This is an exceptional book and I am going to go right ahead and say that it is a crime that it wasn’t awarded the Booker Prize outright. Evaristo is a phenomenal writer and this book was simply superb. The novel has a unique, flowing style reminiscent of free-verse poetry with no full stops, rigid sentences or capitalised first letters. Although Evaristo keeps up this style throughout the book, each character has a clearly distinct voice. I particularly enjoyed how well Evaristo is able to write the same events but through the vastly different lenses of her characters. All the stories were compelling, but it was Grace’s story in particular that had me in tears. I also really loved that Evaristo explores different types of black experience in earlier eras, including Britain’s role in and profit from the trans-Atlantic slave trade.

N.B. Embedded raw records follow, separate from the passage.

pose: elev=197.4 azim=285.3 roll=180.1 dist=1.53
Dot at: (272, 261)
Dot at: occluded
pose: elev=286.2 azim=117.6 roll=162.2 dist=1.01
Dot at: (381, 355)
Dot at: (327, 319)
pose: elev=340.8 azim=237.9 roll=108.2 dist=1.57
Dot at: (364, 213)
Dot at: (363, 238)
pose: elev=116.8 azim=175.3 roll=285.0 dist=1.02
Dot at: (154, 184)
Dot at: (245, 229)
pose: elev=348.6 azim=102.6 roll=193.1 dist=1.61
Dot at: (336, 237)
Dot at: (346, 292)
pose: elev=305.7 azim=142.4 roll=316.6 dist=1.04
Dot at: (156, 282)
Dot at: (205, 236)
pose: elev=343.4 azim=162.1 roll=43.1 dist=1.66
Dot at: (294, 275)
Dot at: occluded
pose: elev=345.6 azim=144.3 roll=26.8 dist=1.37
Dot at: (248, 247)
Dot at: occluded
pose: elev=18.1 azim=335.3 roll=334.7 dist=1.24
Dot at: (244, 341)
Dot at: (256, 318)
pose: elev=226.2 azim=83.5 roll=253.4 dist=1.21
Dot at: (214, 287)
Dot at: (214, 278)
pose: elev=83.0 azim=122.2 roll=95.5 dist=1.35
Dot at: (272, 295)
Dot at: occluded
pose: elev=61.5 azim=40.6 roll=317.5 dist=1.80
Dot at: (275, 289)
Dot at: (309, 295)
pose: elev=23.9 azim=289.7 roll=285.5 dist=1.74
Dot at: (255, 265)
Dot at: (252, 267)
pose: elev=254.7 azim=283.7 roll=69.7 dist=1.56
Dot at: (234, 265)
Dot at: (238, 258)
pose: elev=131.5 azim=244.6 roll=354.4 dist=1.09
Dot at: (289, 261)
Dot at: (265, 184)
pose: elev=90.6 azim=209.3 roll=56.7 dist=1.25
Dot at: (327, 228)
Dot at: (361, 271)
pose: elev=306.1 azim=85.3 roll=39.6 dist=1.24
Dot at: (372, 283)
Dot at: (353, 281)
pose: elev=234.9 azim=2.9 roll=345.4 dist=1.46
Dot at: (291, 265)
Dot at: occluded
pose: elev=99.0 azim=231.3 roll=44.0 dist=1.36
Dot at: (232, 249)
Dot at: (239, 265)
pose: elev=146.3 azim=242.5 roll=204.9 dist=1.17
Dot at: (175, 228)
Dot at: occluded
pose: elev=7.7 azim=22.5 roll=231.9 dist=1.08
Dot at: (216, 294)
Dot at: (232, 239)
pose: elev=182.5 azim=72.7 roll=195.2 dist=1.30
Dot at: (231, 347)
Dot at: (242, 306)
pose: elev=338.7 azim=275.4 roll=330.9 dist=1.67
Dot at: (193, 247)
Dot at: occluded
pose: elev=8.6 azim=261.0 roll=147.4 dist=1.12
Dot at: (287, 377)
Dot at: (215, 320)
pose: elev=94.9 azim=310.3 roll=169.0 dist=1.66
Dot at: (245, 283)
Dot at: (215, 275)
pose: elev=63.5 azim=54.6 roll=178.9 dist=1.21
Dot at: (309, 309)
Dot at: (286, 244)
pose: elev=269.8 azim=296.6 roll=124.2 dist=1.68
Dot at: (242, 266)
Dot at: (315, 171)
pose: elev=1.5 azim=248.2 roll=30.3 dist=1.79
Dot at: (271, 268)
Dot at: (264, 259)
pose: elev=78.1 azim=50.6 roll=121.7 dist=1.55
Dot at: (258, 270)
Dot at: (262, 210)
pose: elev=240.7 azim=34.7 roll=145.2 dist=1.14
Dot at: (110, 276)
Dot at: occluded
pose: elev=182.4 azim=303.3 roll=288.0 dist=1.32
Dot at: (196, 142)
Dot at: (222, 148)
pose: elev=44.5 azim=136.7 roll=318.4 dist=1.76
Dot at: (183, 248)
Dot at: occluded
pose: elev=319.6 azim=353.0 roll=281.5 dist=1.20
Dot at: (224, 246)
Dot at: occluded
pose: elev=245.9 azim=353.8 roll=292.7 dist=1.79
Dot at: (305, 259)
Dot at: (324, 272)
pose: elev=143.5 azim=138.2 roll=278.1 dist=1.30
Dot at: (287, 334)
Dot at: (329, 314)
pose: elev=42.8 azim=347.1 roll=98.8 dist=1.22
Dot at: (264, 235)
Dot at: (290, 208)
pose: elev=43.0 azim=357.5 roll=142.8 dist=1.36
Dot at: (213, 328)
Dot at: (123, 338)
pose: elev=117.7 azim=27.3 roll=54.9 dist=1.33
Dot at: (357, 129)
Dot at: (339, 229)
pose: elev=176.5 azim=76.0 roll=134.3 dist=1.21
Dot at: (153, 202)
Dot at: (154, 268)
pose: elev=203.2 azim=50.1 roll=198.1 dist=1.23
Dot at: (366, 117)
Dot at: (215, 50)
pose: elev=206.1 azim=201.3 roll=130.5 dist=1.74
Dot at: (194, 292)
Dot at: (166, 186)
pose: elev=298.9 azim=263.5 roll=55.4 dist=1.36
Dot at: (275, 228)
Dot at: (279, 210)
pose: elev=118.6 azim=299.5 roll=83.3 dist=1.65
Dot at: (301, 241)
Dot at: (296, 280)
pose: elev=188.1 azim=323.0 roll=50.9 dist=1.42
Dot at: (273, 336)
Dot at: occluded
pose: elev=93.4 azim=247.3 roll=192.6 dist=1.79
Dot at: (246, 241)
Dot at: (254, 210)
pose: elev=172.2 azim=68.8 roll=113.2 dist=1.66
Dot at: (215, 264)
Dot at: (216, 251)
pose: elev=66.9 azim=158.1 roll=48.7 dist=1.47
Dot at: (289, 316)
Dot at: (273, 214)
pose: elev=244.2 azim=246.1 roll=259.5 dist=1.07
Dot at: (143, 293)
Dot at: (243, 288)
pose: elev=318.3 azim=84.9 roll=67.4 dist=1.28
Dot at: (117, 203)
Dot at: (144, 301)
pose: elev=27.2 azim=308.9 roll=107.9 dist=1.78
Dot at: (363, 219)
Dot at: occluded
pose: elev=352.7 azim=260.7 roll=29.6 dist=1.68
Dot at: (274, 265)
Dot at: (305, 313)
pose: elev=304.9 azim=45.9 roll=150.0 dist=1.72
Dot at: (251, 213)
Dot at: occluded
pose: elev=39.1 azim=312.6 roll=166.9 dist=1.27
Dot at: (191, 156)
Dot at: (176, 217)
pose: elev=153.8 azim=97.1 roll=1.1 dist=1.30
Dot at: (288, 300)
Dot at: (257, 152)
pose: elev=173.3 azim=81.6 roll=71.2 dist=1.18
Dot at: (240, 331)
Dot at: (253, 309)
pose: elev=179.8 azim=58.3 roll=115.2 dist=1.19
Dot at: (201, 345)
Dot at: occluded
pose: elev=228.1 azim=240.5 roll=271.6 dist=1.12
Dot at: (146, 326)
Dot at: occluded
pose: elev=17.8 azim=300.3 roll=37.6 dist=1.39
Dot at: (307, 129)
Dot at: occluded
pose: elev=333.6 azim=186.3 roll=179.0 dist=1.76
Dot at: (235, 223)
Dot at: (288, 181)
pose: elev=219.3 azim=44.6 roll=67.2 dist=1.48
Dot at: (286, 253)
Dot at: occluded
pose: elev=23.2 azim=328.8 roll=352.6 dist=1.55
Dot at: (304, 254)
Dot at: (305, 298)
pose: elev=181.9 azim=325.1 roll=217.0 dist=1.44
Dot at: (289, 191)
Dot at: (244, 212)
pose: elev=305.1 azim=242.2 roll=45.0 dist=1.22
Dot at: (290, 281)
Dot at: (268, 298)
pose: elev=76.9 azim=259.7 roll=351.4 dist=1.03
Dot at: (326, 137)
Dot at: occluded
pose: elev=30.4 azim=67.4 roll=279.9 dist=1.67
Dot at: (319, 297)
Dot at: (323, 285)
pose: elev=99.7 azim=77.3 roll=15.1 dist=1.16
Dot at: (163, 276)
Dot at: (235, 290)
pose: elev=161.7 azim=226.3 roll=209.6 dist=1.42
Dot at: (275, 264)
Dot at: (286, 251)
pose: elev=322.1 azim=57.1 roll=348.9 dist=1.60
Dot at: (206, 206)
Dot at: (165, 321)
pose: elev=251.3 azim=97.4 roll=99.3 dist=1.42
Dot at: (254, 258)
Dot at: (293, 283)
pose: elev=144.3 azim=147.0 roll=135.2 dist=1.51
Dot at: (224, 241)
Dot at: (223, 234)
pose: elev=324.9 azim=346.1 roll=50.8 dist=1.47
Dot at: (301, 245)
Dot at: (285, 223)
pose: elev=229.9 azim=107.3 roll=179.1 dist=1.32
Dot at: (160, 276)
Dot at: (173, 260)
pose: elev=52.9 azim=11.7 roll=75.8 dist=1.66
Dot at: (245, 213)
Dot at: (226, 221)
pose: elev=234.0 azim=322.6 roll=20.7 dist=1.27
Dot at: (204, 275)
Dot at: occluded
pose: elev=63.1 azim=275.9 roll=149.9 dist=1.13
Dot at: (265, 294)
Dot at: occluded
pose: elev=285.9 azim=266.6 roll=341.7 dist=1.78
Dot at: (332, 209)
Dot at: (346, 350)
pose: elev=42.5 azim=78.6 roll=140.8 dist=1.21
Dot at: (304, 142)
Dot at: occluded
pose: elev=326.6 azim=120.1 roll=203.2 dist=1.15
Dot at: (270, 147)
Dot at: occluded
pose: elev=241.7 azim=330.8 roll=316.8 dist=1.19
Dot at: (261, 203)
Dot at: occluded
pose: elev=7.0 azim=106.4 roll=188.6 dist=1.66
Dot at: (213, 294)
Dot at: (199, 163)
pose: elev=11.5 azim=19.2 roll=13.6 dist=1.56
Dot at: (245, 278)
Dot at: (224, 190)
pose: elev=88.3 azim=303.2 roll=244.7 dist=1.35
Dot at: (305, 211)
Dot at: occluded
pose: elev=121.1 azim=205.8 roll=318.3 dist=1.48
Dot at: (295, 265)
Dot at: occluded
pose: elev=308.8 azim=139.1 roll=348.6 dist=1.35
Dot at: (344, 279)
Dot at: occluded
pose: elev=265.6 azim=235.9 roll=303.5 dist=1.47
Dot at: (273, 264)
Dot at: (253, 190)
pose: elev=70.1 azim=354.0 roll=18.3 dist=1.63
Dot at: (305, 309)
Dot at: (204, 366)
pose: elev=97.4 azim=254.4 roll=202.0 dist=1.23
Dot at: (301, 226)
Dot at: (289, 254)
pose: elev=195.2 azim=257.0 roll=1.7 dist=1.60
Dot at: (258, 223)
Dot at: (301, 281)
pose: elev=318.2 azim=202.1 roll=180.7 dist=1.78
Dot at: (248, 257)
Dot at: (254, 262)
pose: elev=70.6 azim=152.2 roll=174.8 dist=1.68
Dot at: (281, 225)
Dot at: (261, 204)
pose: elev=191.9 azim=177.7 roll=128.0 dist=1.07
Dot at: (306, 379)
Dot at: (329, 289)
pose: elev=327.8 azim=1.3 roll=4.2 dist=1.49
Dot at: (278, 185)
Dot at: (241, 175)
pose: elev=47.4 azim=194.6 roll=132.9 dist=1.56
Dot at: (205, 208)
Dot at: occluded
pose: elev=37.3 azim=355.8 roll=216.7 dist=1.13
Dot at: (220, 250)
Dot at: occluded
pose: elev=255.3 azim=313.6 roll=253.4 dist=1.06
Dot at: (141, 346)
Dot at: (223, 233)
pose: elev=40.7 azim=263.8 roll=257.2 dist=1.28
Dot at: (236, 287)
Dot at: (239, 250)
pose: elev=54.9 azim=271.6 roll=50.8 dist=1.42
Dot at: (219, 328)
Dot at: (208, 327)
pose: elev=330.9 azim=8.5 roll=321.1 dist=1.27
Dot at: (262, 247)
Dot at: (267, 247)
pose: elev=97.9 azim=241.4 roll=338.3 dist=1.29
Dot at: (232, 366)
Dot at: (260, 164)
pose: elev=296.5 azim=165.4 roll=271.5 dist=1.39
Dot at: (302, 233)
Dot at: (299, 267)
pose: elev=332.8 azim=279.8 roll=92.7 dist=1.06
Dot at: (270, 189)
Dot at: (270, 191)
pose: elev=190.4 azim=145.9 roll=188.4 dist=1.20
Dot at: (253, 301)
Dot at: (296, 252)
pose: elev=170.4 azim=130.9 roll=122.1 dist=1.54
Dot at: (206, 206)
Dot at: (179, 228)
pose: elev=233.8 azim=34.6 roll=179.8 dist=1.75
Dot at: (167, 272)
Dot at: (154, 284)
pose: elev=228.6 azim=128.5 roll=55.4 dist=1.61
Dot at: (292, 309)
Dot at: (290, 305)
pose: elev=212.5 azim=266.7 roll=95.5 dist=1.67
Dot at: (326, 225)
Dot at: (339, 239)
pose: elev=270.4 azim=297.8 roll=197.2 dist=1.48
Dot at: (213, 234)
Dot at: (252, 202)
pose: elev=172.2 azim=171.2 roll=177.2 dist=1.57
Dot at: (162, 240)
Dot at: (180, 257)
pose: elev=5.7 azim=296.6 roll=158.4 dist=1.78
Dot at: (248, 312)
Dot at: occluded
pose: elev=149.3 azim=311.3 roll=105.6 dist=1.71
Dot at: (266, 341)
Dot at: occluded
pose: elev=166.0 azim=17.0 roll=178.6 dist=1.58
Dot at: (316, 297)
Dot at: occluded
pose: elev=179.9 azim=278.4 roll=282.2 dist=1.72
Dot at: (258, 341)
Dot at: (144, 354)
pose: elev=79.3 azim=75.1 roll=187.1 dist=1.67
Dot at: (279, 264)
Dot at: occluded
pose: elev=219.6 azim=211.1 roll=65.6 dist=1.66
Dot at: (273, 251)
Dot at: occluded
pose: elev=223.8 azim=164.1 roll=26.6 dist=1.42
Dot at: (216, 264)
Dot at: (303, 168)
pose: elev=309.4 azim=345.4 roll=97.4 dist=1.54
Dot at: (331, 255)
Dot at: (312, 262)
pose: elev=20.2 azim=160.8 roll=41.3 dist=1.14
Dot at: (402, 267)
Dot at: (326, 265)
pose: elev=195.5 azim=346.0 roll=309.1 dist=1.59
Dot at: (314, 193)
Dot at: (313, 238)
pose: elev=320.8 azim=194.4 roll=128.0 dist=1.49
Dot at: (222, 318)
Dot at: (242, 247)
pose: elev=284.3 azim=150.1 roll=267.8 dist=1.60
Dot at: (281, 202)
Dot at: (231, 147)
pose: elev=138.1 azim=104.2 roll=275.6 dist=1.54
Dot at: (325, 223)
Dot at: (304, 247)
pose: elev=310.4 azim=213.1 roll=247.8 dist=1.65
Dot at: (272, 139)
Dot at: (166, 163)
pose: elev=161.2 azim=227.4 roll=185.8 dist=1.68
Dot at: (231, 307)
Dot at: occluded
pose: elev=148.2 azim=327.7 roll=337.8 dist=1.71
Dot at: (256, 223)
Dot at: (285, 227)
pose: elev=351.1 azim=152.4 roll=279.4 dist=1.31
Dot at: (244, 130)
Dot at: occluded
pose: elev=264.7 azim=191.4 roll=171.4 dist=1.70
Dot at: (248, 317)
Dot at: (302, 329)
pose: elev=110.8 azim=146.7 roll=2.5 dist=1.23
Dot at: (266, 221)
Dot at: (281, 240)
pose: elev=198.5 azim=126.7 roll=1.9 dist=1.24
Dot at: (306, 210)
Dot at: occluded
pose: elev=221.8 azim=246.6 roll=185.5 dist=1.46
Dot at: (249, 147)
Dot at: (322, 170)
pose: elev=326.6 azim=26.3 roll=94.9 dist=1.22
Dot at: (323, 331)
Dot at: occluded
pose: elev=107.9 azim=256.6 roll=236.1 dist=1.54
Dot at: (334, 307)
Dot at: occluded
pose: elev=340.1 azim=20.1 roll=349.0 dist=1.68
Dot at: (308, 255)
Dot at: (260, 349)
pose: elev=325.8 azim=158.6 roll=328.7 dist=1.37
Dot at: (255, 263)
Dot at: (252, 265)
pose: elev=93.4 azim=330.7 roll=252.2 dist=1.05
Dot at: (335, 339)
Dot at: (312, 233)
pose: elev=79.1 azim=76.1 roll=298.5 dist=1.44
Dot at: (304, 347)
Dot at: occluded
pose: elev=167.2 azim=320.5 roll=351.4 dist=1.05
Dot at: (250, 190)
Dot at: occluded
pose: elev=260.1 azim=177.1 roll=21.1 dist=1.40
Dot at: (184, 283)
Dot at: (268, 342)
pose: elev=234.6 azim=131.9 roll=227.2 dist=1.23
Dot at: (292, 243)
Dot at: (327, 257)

There were some parts of the more contemporary stories, especially Carole’s, that reminded me quite a lot of “Swing Time” in theme, particularly in terms of place and issues of class and racism. However, this book achieves what I felt “Swing Time” did not: a sense of cohesiveness.
I don’t really have any criticism of this book at all except to note that it is fairly long, about 450 pages, and it is not the kind of book that you want to whip through. I actually recommend tackling each character’s story in a single session then putting the book down to digest before beginning the next.
An excellent book that thoroughly deserved to win the Booker Prize alone.